You’re a fan of collaborating with computers. What would that look like?
I’m most optimistic about human-in-the-loop systems. Human-in-the-loop systems and autonomous systems are the two major models that computer scientists think about when they think about building systems. Autonomous is one that operates totally on its own without any human intervention, and human-in-the-loop is one that has a human as an integral part of the system. So I don’t think that “autonomous cars” are a great idea, but I think human-in-the-loop systems around cars are. If we can use technology to make humans better drivers instead of replacing humans as drivers, I think that’s a win. I think if we start to design systems to accommodate humans, as opposed to designing humans that exclude humans, that’s a better path forward.
So what is the opposite of technochauvinism?
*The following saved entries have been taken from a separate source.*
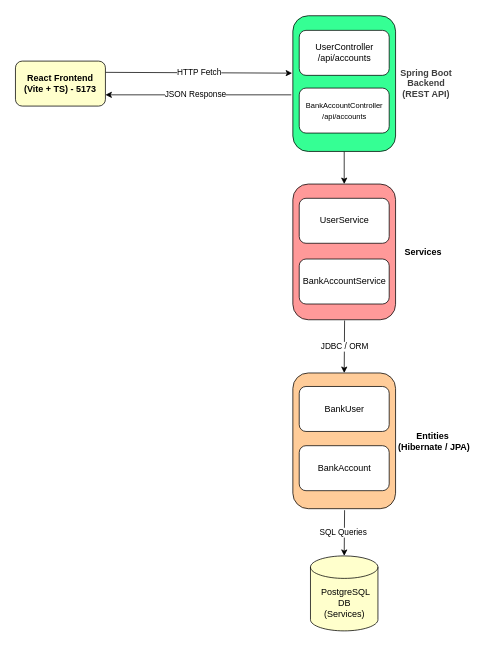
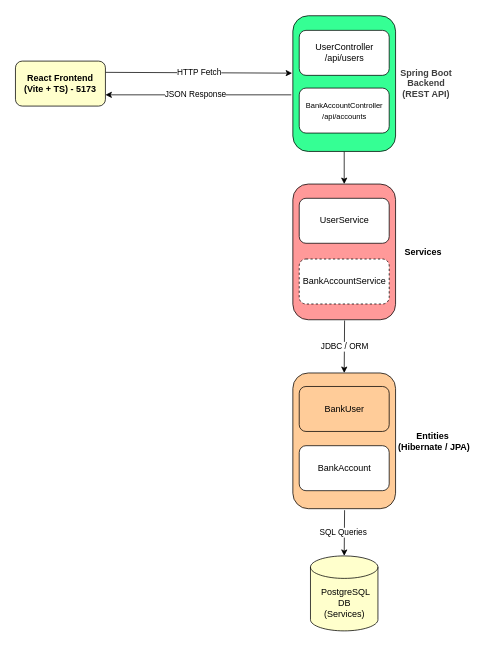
  <mxCell id="0" />
  <mxCell id="1" parent="0" />
  <mxCell id="2" style="edgeStyle=none;html=1;exitX=1;exitY=0.25;exitDx=0;exitDy=0;entryX=-0.007;entryY=0.423;entryDx=0;entryDy=0;entryPerimeter=0;" parent="1" source="4" target="9" edge="1"><mxGeometry relative="1" as="geometry"><mxPoint x="385" y="96" as="targetPoint" /></mxGeometry></mxCell>
  <mxCell id="3" value="HTTP Fetch" style="edgeLabel;html=1;align=center;verticalAlign=middle;resizable=0;points=[];" parent="2" vertex="1" connectable="0"><mxGeometry x="-0.008" y="1" relative="1" as="geometry"><mxPoint as="offset" /></mxGeometry></mxCell>
  <mxCell id="4" value="React Frontend&lt;div&gt;(Vite + TS) - 5173&lt;/div&gt;" style="rounded=1;whiteSpace=wrap;html=1;fillColor=#ffffcc;fontStyle=1;" parent="1" vertex="1"><mxGeometry x="20" y="81" width="120" height="60" as="geometry" /></mxCell>
  <mxCell id="5" style="edgeStyle=none;html=1;entryX=1;entryY=0.75;entryDx=0;entryDy=0;" parent="1" target="4" edge="1"><mxGeometry relative="1" as="geometry"><mxPoint x="388" y="126" as="sourcePoint" /></mxGeometry></mxCell>
  <mxCell id="6" value="JSON Response" style="edgeLabel;html=1;align=center;verticalAlign=middle;resizable=0;points=[];" parent="5" vertex="1" connectable="0"><mxGeometry x="0.168" y="-1" relative="1" as="geometry"><mxPoint x="16" as="offset" /></mxGeometry></mxCell>
  <mxCell id="7" value="JDBC / ORM" style="edgeStyle=none;html=1;entryX=0.5;entryY=0;entryDx=0;entryDy=0;" parent="1" target="21" edge="1"><mxGeometry x="0.011" relative="1" as="geometry"><mxPoint x="459" y="427" as="sourcePoint" /><mxPoint x="459" y="488" as="targetPoint" /><mxPoint as="offset" /></mxGeometry></mxCell>
  <mxCell id="8" style="edgeStyle=none;html=1;exitX=0.5;exitY=1;exitDx=0;exitDy=0;entryX=0.5;entryY=0;entryDx=0;entryDy=0;" edge="1" parent="1" source="9" target="16"><mxGeometry relative="1" as="geometry" /></mxCell>
  <mxCell id="9" value="" style="rounded=1;whiteSpace=wrap;html=1;fillColor=#35FF94;" parent="1" vertex="1"><mxGeometry x="390" y="20.5" width="137" height="181" as="geometry" /></mxCell>
  <mxCell id="10" value="&amp;nbsp;PostgreSQL &lt;br&gt;DB&lt;br&gt;(Services)" style="shape=cylinder3;whiteSpace=wrap;html=1;boundedLbl=1;backgroundOutline=1;size=15;fillColor=#FFFFCC;" parent="1" vertex="1"><mxGeometry x="413.5" y="741" width="90" height="100" as="geometry" /></mxCell>
  <mxCell id="11" style="edgeStyle=none;html=1;entryX=0.5;entryY=0;entryDx=0;entryDy=0;entryPerimeter=0;" parent="1" target="10" edge="1"><mxGeometry relative="1" as="geometry"><mxPoint x="450" y="396" as="targetPoint" /><mxPoint x="459" y="680" as="sourcePoint" /></mxGeometry></mxCell>
  <mxCell id="12" value="SQL Queries" style="edgeLabel;html=1;align=center;verticalAlign=middle;resizable=0;points=[];" parent="11" vertex="1" connectable="0"><mxGeometry x="-0.012" y="-2" relative="1" as="geometry"><mxPoint as="offset" /></mxGeometry></mxCell>
  <mxCell id="13" value="&lt;span style=&quot;color: rgb(63, 63, 63); scrollbar-color: rgb(226, 226, 226) rgb(251, 251, 251);&quot;&gt;&lt;b style=&quot;&quot;&gt;Spring Boot&lt;br&gt;Backend&lt;/b&gt;&lt;/span&gt;&lt;div style=&quot;color: rgb(63, 63, 63); scrollbar-color: rgb(226, 226, 226) rgb(251, 251, 251);&quot;&gt;&lt;span style=&quot;color: rgb(63, 63, 63); scrollbar-color: rgb(226, 226, 226) rgb(251, 251, 251);&quot;&gt;&lt;b style=&quot;&quot;&gt;(REST API)&lt;/b&gt;&lt;/span&gt;&lt;/div&gt;" style="text;strokeColor=none;align=center;fillColor=none;html=1;verticalAlign=middle;whiteSpace=wrap;rounded=0;" vertex="1" parent="1"><mxGeometry x="531" y="74" width="74" height="74" as="geometry" /></mxCell>
- <mxCell id="14" value="UserController&lt;div&gt;/api/accounts&lt;/div&gt;" style="rounded=1;whiteSpace=wrap;html=1;" vertex="1" parent="1"><mxGeometry x="398.5" y="40" width="120" height="60" as="geometry" /></mxCell>
+ <mxCell id="14" value="UserController&lt;div&gt;/api/users&lt;/div&gt;" style="rounded=1;whiteSpace=wrap;html=1;" vertex="1" parent="1"><mxGeometry x="398.5" y="40" width="120" height="60" as="geometry" /></mxCell>
  <mxCell id="15" value="&lt;font style=&quot;font-size: 10px;&quot;&gt;BankAccountController&lt;/font&gt;&lt;div&gt;&lt;font style=&quot;font-size: 10px;&quot;&gt;/api/accounts&lt;/font&gt;&lt;/div&gt;" style="rounded=1;whiteSpace=wrap;html=1;" vertex="1" parent="1"><mxGeometry x="398.5" y="117" width="120" height="60" as="geometry" /></mxCell>
  <mxCell id="16" value="" style="rounded=1;whiteSpace=wrap;html=1;fillColor=#FF9999;" vertex="1" parent="1"><mxGeometry x="390" y="245" width="137" height="181" as="geometry" /></mxCell>
  <mxCell id="17" value="&lt;b&gt;Services&lt;/b&gt;" style="text;strokeColor=none;align=center;fillColor=none;html=1;verticalAlign=middle;whiteSpace=wrap;rounded=0;" vertex="1" parent="1"><mxGeometry x="527" y="298.5" width="74" height="74" as="geometry" /></mxCell>
  <mxCell id="18" value="&lt;font style=&quot;font-size: 12px;&quot;&gt;UserService&lt;/font&gt;" style="rounded=1;whiteSpace=wrap;html=1;" vertex="1" parent="1"><mxGeometry x="398.5" y="264" width="120" height="60" as="geometry" /></mxCell>
- <mxCell id="19" value="&lt;font style=&quot;font-size: 12px;&quot;&gt;BankAccountService&lt;/font&gt;" style="rounded=1;whiteSpace=wrap;html=1;" vertex="1" parent="1"><mxGeometry x="398.5" y="345" width="120" height="60" as="geometry" /></mxCell>
+ <mxCell id="19" value="&lt;font style=&quot;font-size: 12px;&quot;&gt;BankAccountService&lt;/font&gt;" style="rounded=1;whiteSpace=wrap;html=1;dashed=1;" vertex="1" parent="1"><mxGeometry x="398.5" y="345" width="120" height="60" as="geometry" /></mxCell>
  <mxCell id="20" value="&lt;b&gt;Entities&amp;nbsp;&lt;/b&gt;&lt;div&gt;&lt;b&gt;(Hibernate / JPA)&lt;/b&gt;&lt;/div&gt;" style="text;strokeColor=none;align=center;fillColor=none;html=1;verticalAlign=middle;whiteSpace=wrap;rounded=0;" vertex="1" parent="1"><mxGeometry x="527" y="550.5" width="103" height="74" as="geometry" /></mxCell>
  <mxCell id="21" value="" style="rounded=1;whiteSpace=wrap;html=1;fillColor=#FFCC99;" vertex="1" parent="1"><mxGeometry x="390" y="497" width="137" height="181" as="geometry" /></mxCell>
- <mxCell id="22" value="&lt;font style=&quot;font-size: 12px;&quot;&gt;BankUser&lt;/font&gt;" style="rounded=1;whiteSpace=wrap;html=1;" vertex="1" parent="1"><mxGeometry x="398.5" y="515" width="120" height="60" as="geometry" /></mxCell>
+ <mxCell id="22" value="&lt;font style=&quot;font-size: 12px;&quot;&gt;BankUser&lt;/font&gt;" style="rounded=1;whiteSpace=wrap;html=1;fillColor=#ffcc99;" vertex="1" parent="1"><mxGeometry x="398.5" y="515" width="120" height="60" as="geometry" /></mxCell>
  <mxCell id="23" value="&lt;font style=&quot;font-size: 12px;&quot;&gt;BankAccount&lt;/font&gt;" style="rounded=1;whiteSpace=wrap;html=1;" vertex="1" parent="1"><mxGeometry x="398.5" y="594" width="120" height="60" as="geometry" /></mxCell>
Realism. I would say that the way that we combat technochauvinism is by being honest with ourselves about how many of our promises about the bright future of technology are empty promises. And we don’t need to make empty promises to each other. We could use technology for very practical things like going into every single one of our schools and make sure that kids have enough books and paper and pencils and that there are plugs in every classroom to plug in the various devices that students need. I don’t think that we need to try and reinvent the wheel. We can just use technology to use our world better with the systems that we already have.